WHAT YOU HAVE TO DO: Copy each line of the following data that contains "bfactor".

SOURCE RECORDS:
'''
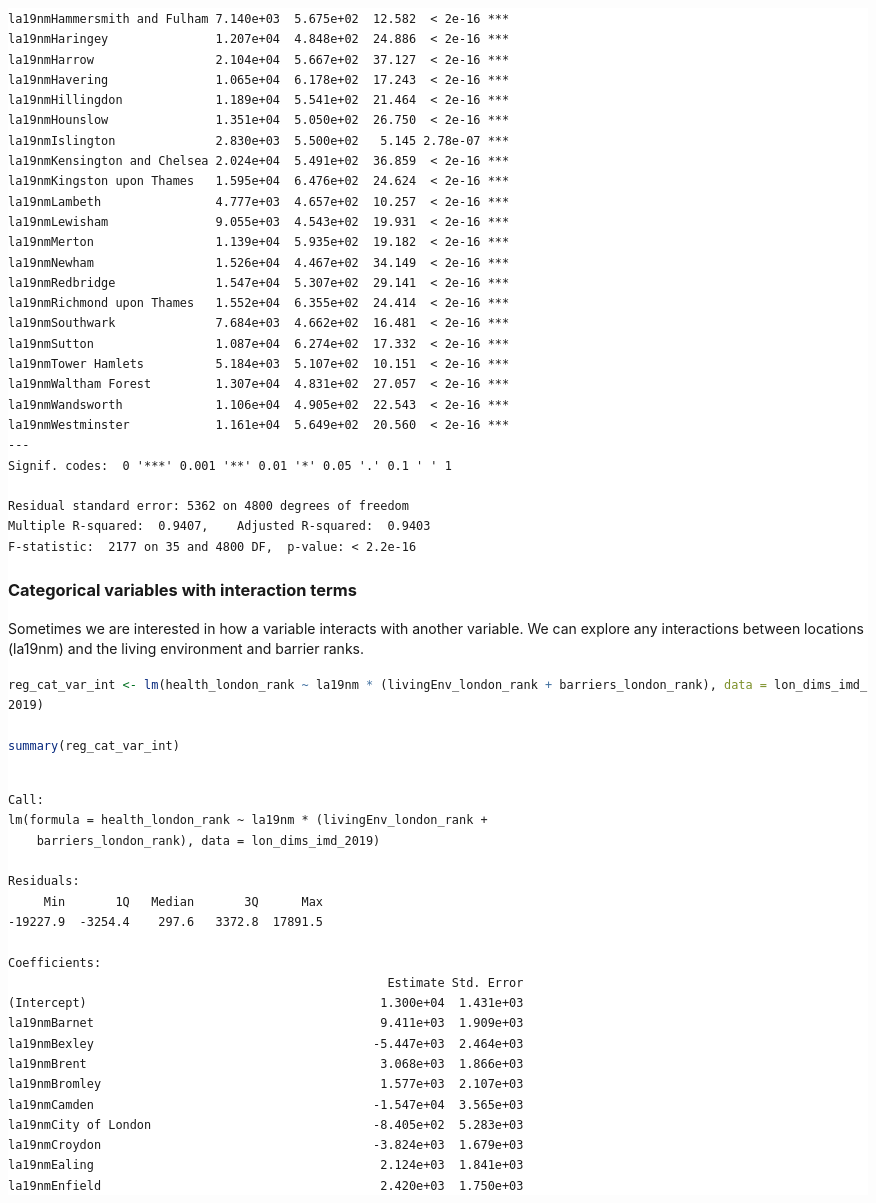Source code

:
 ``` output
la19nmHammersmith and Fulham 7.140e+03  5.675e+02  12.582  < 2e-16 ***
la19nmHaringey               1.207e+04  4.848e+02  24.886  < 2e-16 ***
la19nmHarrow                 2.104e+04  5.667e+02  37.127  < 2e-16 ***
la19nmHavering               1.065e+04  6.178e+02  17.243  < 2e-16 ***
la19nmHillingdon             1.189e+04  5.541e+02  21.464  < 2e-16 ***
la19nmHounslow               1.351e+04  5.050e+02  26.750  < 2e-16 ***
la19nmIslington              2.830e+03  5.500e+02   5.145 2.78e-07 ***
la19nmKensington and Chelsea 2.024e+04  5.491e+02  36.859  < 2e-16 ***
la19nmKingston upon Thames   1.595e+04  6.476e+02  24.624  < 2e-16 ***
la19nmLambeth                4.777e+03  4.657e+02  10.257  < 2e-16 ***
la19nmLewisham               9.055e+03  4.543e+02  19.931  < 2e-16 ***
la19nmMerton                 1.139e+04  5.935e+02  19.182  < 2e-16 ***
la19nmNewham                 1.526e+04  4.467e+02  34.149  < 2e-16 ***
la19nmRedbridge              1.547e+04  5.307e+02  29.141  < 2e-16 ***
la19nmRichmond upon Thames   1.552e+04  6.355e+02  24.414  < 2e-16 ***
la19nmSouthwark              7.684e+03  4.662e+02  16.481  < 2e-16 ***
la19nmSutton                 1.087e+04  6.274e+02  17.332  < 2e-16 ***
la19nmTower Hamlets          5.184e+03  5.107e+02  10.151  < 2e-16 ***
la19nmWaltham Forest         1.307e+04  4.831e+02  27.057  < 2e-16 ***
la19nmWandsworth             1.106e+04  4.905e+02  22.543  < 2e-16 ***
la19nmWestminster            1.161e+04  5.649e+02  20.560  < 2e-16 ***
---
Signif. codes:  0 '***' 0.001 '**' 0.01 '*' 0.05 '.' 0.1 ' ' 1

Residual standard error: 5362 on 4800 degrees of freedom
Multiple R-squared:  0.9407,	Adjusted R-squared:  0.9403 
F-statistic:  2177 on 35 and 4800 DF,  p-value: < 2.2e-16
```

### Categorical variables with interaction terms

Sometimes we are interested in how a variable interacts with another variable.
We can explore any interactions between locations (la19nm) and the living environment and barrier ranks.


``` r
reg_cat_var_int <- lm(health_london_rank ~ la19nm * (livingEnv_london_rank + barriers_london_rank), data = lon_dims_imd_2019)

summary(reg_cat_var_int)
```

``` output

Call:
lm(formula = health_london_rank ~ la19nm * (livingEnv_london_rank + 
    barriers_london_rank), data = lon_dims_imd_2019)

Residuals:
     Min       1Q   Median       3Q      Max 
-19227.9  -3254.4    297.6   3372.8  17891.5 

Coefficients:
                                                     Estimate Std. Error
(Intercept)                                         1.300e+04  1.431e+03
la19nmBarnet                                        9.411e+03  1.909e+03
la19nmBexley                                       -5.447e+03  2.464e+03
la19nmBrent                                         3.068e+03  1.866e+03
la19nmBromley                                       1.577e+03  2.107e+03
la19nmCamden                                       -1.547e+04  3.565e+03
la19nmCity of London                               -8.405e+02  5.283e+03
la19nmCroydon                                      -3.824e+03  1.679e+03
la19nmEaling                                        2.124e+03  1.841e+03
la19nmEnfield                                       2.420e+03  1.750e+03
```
'''
'''
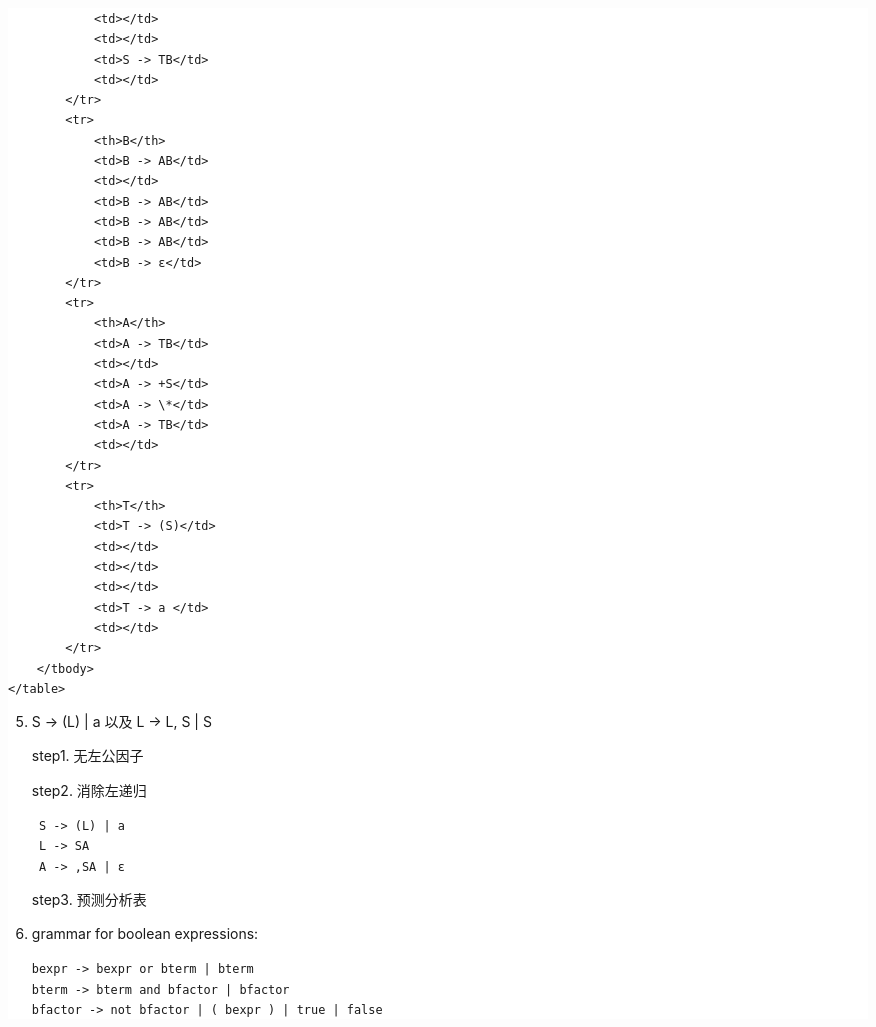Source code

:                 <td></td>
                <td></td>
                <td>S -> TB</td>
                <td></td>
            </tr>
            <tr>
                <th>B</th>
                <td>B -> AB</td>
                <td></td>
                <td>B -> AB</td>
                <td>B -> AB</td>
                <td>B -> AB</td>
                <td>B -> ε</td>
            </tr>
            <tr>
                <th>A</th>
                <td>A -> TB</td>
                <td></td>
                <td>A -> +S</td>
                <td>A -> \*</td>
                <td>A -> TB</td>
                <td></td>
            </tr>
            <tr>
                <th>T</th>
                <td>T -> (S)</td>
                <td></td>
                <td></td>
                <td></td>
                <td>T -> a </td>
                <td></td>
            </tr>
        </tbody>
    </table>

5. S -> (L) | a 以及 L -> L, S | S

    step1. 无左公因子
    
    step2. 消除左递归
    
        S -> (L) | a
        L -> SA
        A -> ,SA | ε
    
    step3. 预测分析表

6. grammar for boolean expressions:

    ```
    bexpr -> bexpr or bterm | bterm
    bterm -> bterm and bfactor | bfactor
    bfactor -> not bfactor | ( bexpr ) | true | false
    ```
'''
ANSWER SPACE:
    bterm -> bterm and bfactor | bfactor
    bfactor -> not bfactor | ( bexpr ) | true | false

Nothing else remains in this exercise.